What needs to be done
The records that follow are to be given again exactly. Do not carry over any image.
-----
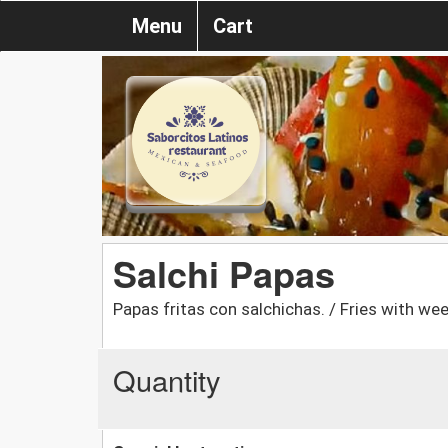
Menu
Cart
Salchi Papas
Papas fritas con salchichas. / Fries with wee
Quantity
-----
Exercise output
Menu
Cart
Salchi Papas
Papas fritas con salchichas. / Fries with wee
Quantity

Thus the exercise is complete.